The Devon seaside holiday town of Dawlish is a tourism destination throughout the year accessible by road, train or by walking along the South West Coast Path. Dawlish is also home to Fossil Coast Drinks Co. and maybe unexpectedly Dawlish has an interesting geodiversity that may change your view of its coastal landscape.
Dawlish does have a fossil! The red cliffs and stacks of the Dawlish Sandstone Formation in Dawlish is the UK’s best example of a cross-bedded fossil sand dune system dating back to the Permian Period between 298.9 - 251.9 million years ago.
The Dawlish Sandstone Formation is composed of aeolian (air) and fluvial (river water) reddish-brown cross-bedded sands, sandstones, breccia and mudstone formed in deserts and has a special form of interbedding called intercalation where two distinct depositional environments, air and river water, are in close spatial proximity and migrate back and forth across each other.
Arguably, the Dawlish fossil sand dune system ranks among other internationally recognised geological relics including the Al Wathba Fossil Dunes of Abu Dhabi, the fossil dunes of the UNESCO Fundy Biosphere in New Brunswick of Canada and the Fossil Dunes of Ajuy on Jandía in the Canary Islands.
The formation of these sand dunes was during the Permian Period. At this time modern day Dawlish was located in the continental interior of the northern hemisphere of the supercontinent of Pangea. There was no sea and the climate was very hot, dry and deserts were widespread. The harsh conditions of this desert environment meant that life was unsustainable and hence the absence of plant and animal fossils.
Dawlish sits between four UNESCO Sites.
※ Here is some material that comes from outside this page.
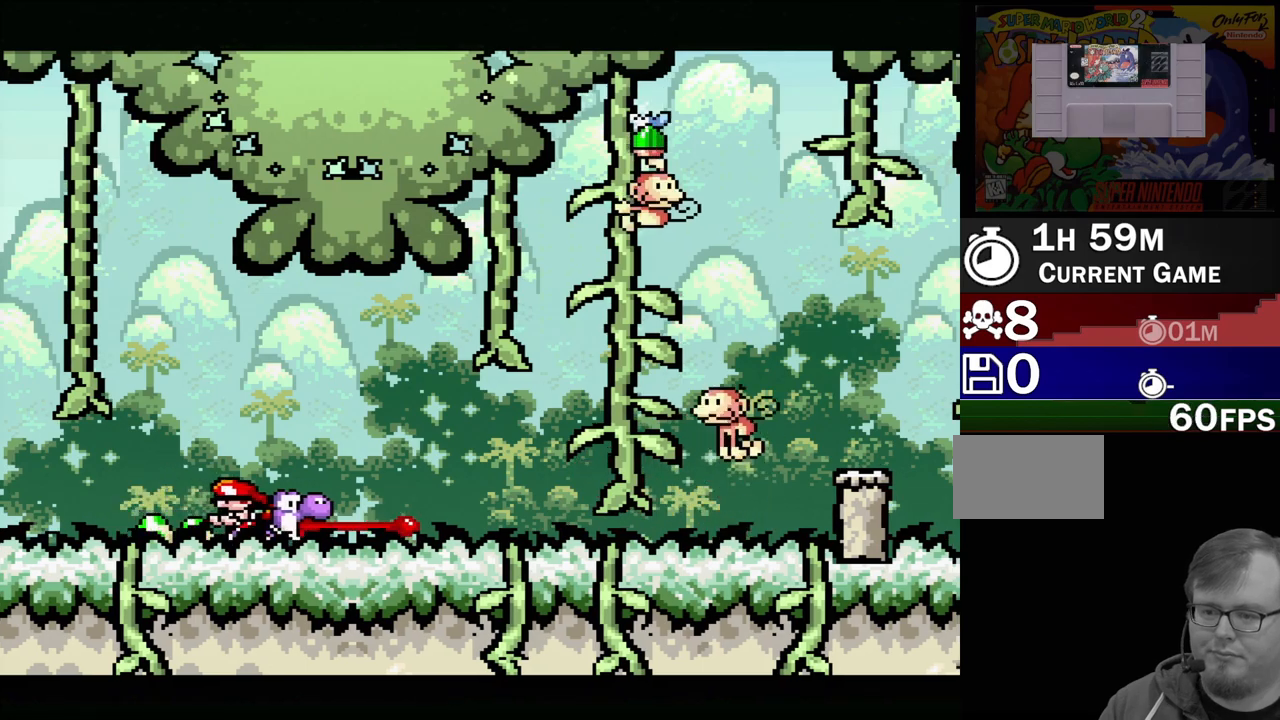
{"buttons": ["DPAD_RIGHT"], "events": [[50, "Y", "up"]]}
To the west is the English Riviera UNESCO Global Geopark; to the north is Exeter City of Literature and the UNESCO North Devon Biosphere and to the east is the Dorset and East Devon Coast or Jurassic Coast the first natural UNESCO World Heritage Site inscribed in the UK over 20 years ago.
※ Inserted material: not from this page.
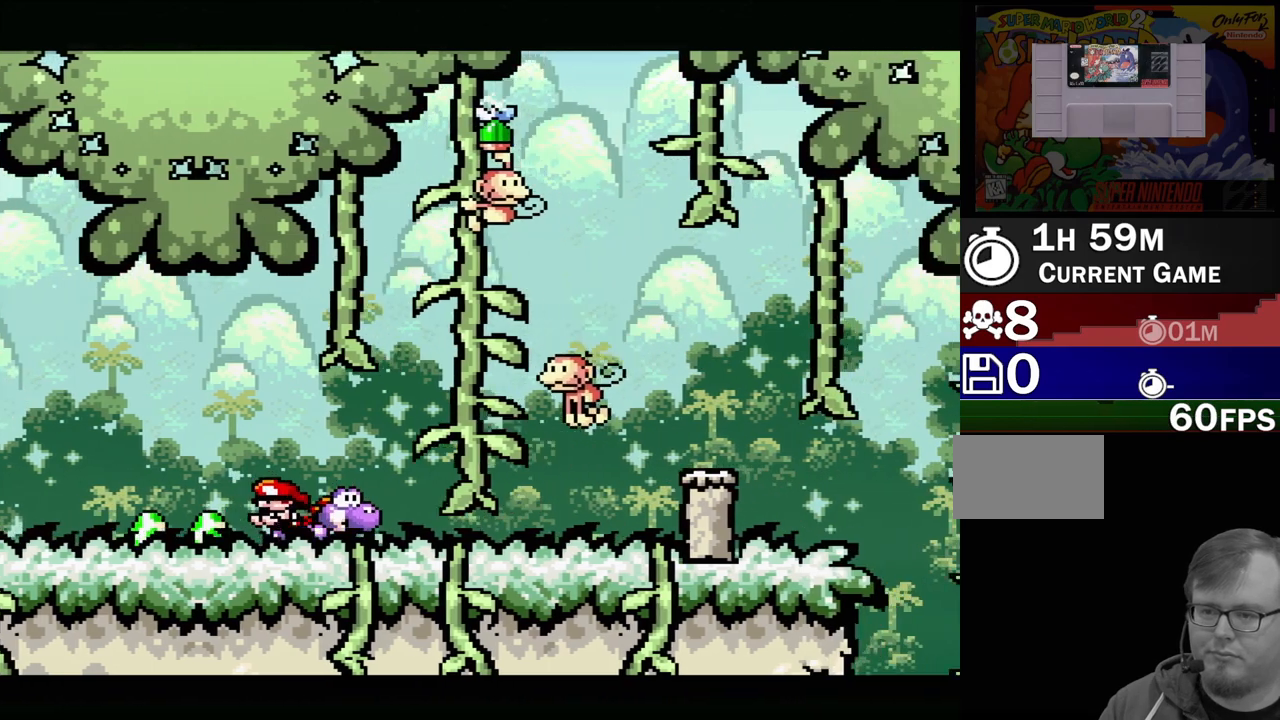
{"buttons": ["DPAD_LEFT"], "events": [[67, "Y", "down"], [150, "DPAD_RIGHT", "up"], [233, "Y", "up"], [367, "DPAD_LEFT", "down"]]}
Dawlish is demonstrably different in geology from the English Riviera UNESCO Global Geopark that promotes the Devonian Period known as the “Age of Fishes” and is primarily associated with 350 - 400-million-year-old Marine Devonian limestones and more recent Quaternary karstic limestone features such as those seen at Kents Cavern.
The Dawlish Sandstone Formation and fossil sand dune system complements the Dorset and East Devon natural World Heritage Site known as the Jurassic Coast. The most westerly gateway to the Jurassic Coast is Orcombe Point near Exmouth and then it extends for 95 miles towards Old Harry’s Rocks near Swanage in Dorset.
There exists a number of geological differences and several complementarity adjuncts between Dawlish and the westerly gateway to the Jurassic Coast. The Permian Period aged cliffs, coastal stacks and fossil sand dune system of the Dawlish Sandstone Formation intuitively and logically juxtapose itself with the transition between the end of the Palaeozoic Era and the start of Mesozoic Era starting with the Triassic Period at Orcombe Point.
A notable feature of the Mesozoic Era was that it was bookended by mass extinction events starting with the Permian-Triassic (P-Tr boundary) recognised as the largest mass extinction event, known as the “Great Dying”, recorded in the history of life on Earth. The Mesozoic Era ended at the end of the Cretaceous Period with a mass extinction event that saw the demise of the dinosaurs and start of the Paleogene Period and Cenozoic Era.
The Permian Dawlish Sandstone cliffs and stacks complement the natural World Heritage Site of the Jurassic Coast by having a continuous sequence of four geological periods, namely the, Permian, Triassic, Jurassic and Cretaceous spanning two eras in a continuous and unbroken timeline.
Come and visit Dawlish, walk the seawall and take in the scenery of the fossil sand dune system to build an appetite for an Afternoon Tea the Devon way (cream first!).